▸ **Exercise details**
Pictures found in the material must be left out, and every line returned as written.

▸ **Data for this task**
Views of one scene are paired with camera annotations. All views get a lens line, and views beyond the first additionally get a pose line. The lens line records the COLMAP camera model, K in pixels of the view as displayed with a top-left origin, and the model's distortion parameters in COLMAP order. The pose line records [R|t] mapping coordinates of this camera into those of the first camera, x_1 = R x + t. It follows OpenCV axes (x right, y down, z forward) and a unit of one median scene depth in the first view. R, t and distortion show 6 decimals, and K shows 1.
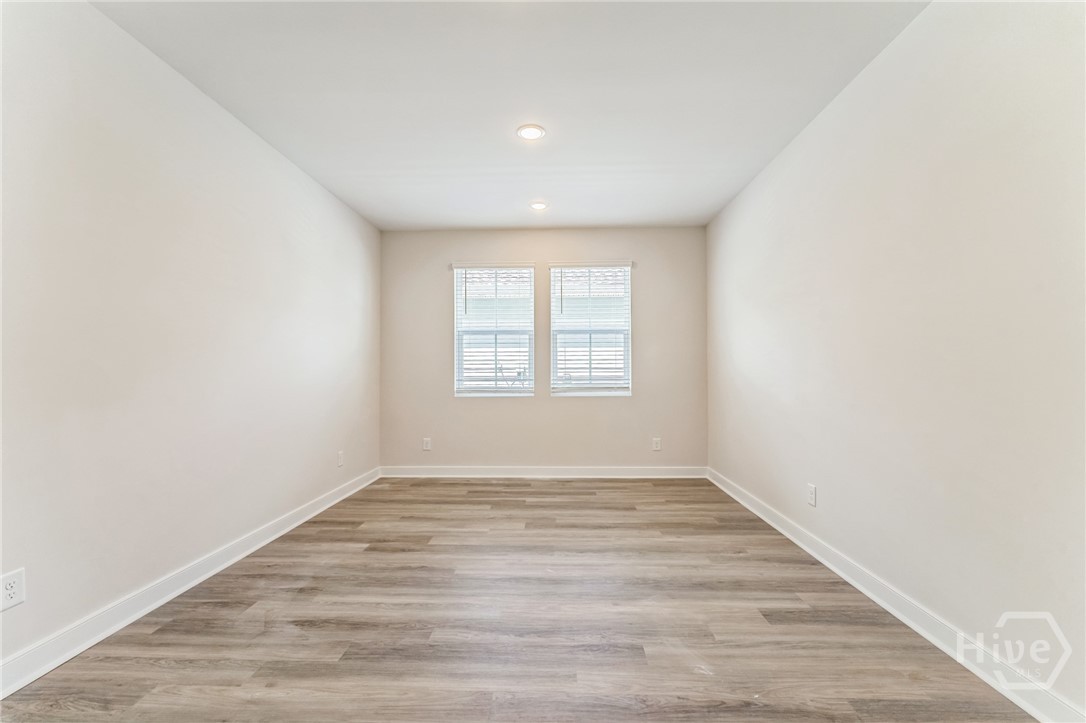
lens RADIAL K [[437.8, 0, 549.8], [0, 437.8, 364.6], [0, 0, 1]] dist [0.003126, -0.000378]
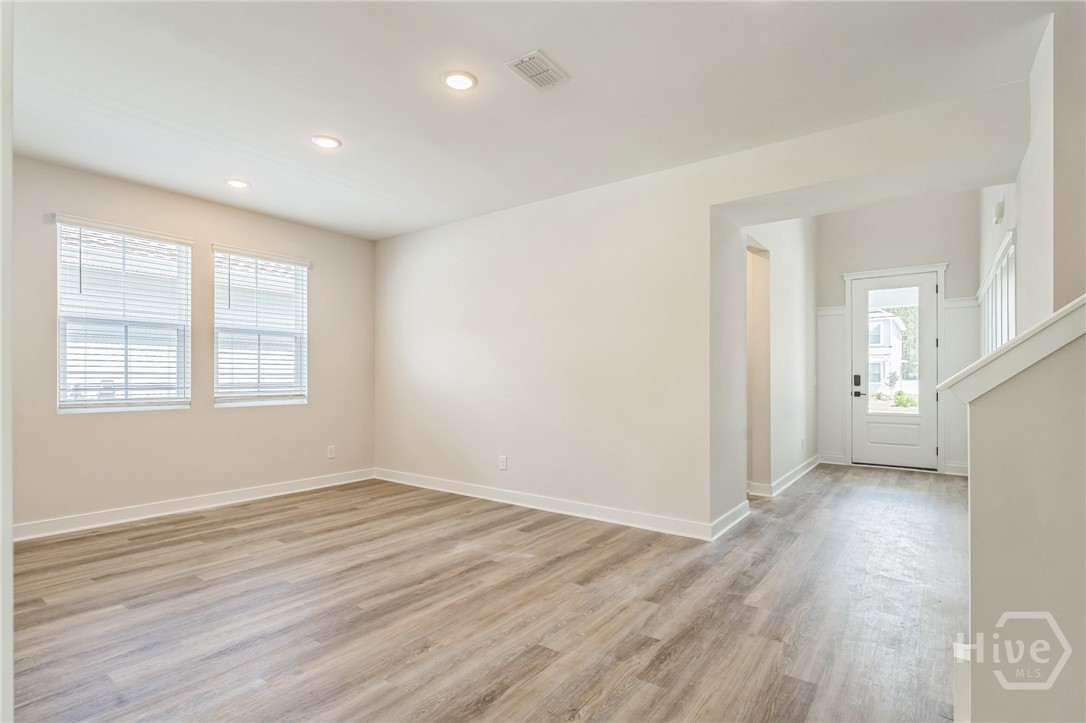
lens RADIAL K [[537.2, 0, 537.1], [0, 537.2, 368.0], [0, 0, 1]] dist [-0.000451, 0.000831]
pose [[0.571553, 0.022146, 0.820266, -0.558122], [-0.017217, 0.999739, -0.014995, 0.003292], [-0.820384, -0.005552, 0.571786, -0.082538]]
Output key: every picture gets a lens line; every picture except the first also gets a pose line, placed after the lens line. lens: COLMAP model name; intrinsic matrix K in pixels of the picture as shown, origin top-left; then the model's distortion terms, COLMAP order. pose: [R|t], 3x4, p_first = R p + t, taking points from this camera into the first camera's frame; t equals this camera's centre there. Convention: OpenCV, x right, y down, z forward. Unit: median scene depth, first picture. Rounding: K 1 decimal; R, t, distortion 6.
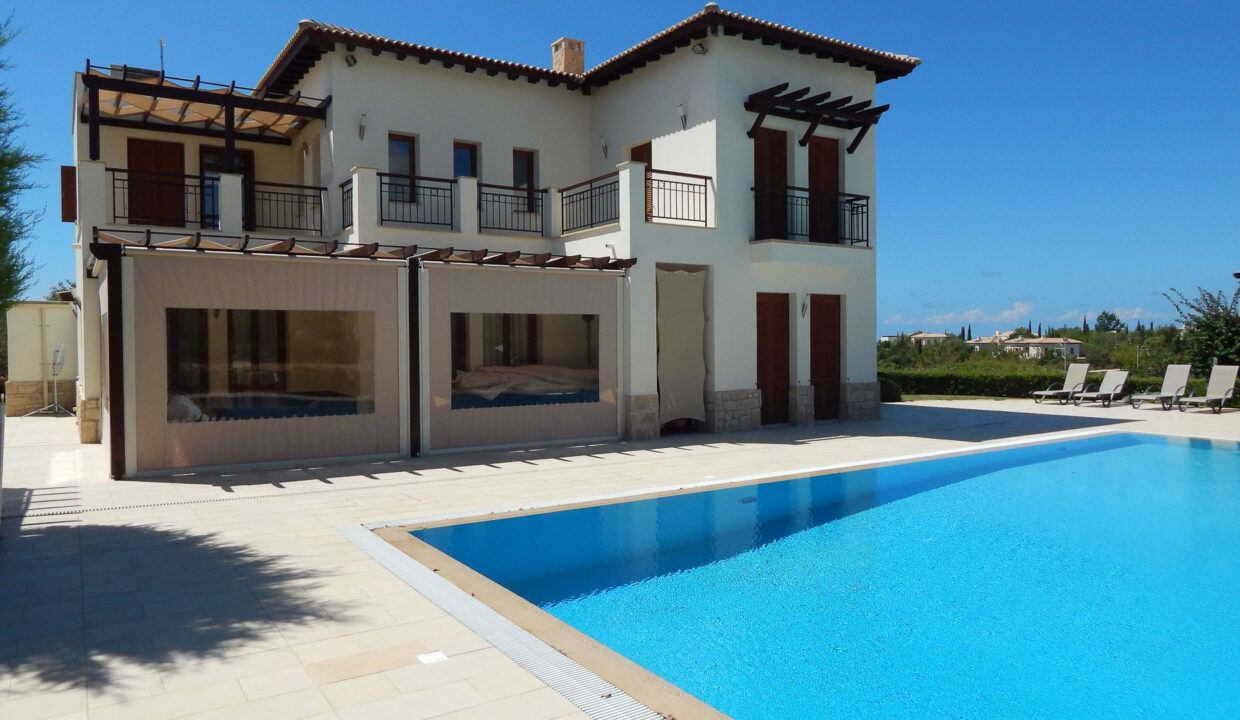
lens RADIAL K [[837.6, 0, 620.0], [0, 837.6, 360.0], [0, 0, 1]] dist [0.013458, -0.000160]
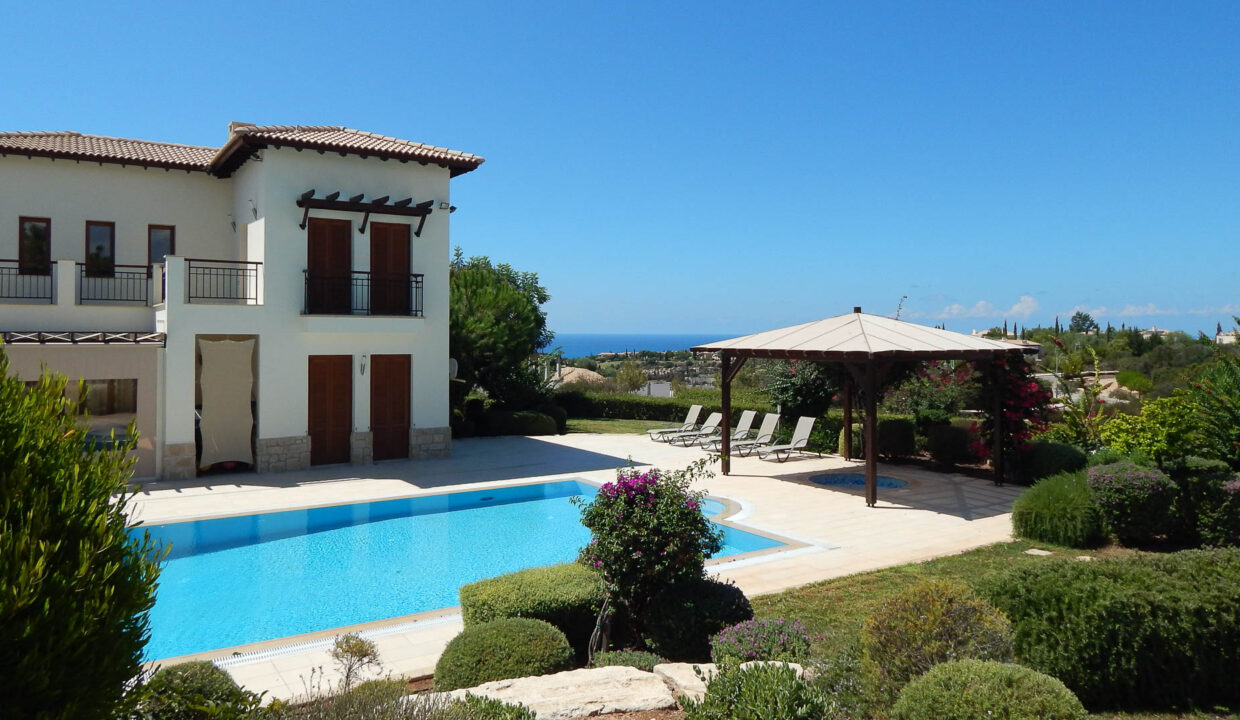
lens RADIAL K [[860.7, 0, 634.5], [0, 860.7, 330.2], [0, 0, 1]] dist [-0.007184, -0.002068]
pose [[0.999886, 0.013633, 0.006474, 0.629841], [-0.013488, 0.999666, -0.022061, -0.097268], [-0.006772, 0.021971, 0.999736, -0.246238]]
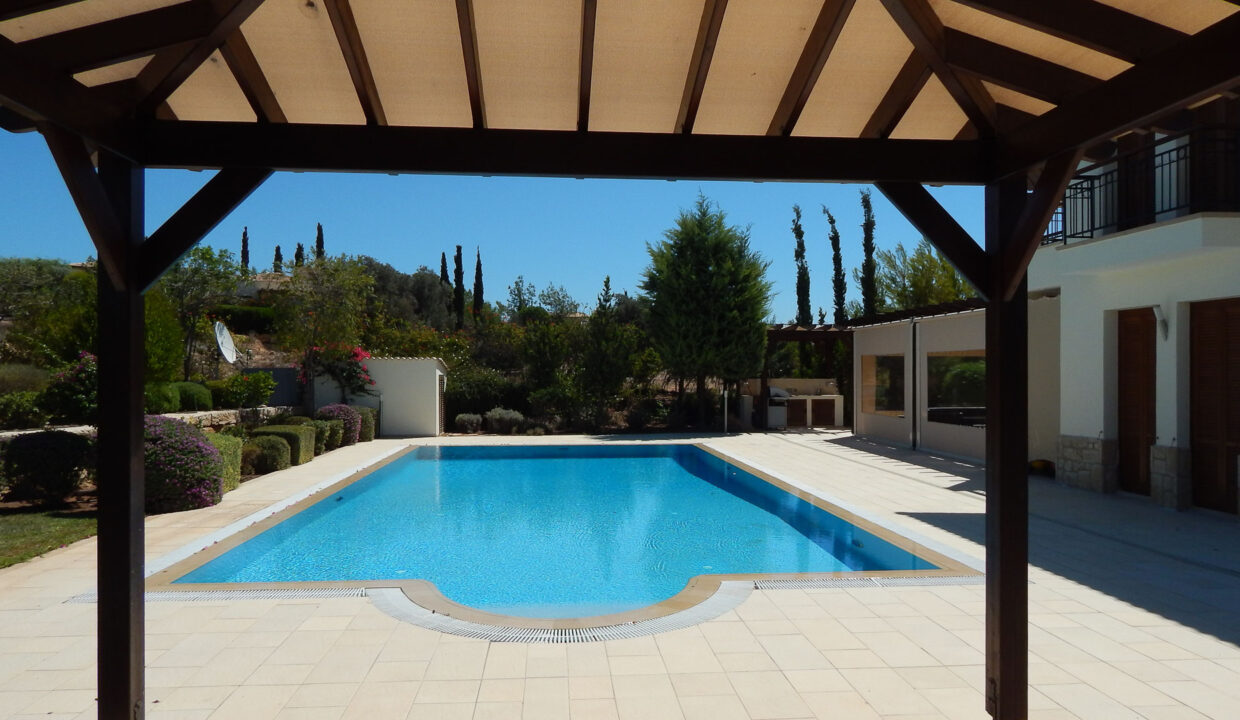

▸ **Response below**
Views of one scene are paired with camera annotations. All views get a lens line, and views beyond the first additionally get a pose line. The lens line records the COLMAP camera model, K in pixels of the view as displayed with a top-left origin, and the model's distortion parameters in COLMAP order. The pose line records [R|t] mapping coordinates of this camera into those of the first camera, x_1 = R x + t. It follows OpenCV axes (x right, y down, z forward) and a unit of one median scene depth in the first view. R, t and distortion show 6 decimals, and K shows 1.
lens RADIAL K [[437.8, 0, 549.8], [0, 437.8, 364.6], [0, 0, 1]] dist [0.003126, -0.000378]
lens RADIAL K [[537.2, 0, 537.1], [0, 537.2, 368.0], [0, 0, 1]] dist [-0.000451, 0.000831]
pose [[0.571553, 0.022146, 0.820266, -0.558122], [-0.017217, 0.999739, -0.014995, 0.003292], [-0.820384, -0.005552, 0.571786, -0.082538]]
Output key: every picture gets a lens line; every picture except the first also gets a pose line, placed after the lens line. lens: COLMAP model name; intrinsic matrix K in pixels of the picture as shown, origin top-left; then the model's distortion terms, COLMAP order. pose: [R|t], 3x4, p_first = R p + t, taking points from this camera into the first camera's frame; t equals this camera's centre there. Convention: OpenCV, x right, y down, z forward. Unit: median scene depth, first picture. Rounding: K 1 decimal; R, t, distortion 6.
lens RADIAL K [[837.6, 0, 620.0], [0, 837.6, 360.0], [0, 0, 1]] dist [0.013458, -0.000160]
lens RADIAL K [[860.7, 0, 634.5], [0, 860.7, 330.2], [0, 0, 1]] dist [-0.007184, -0.002068]
pose [[0.999886, 0.013633, 0.006474, 0.629841], [-0.013488, 0.999666, -0.022061, -0.097268], [-0.006772, 0.021971, 0.999736, -0.246238]]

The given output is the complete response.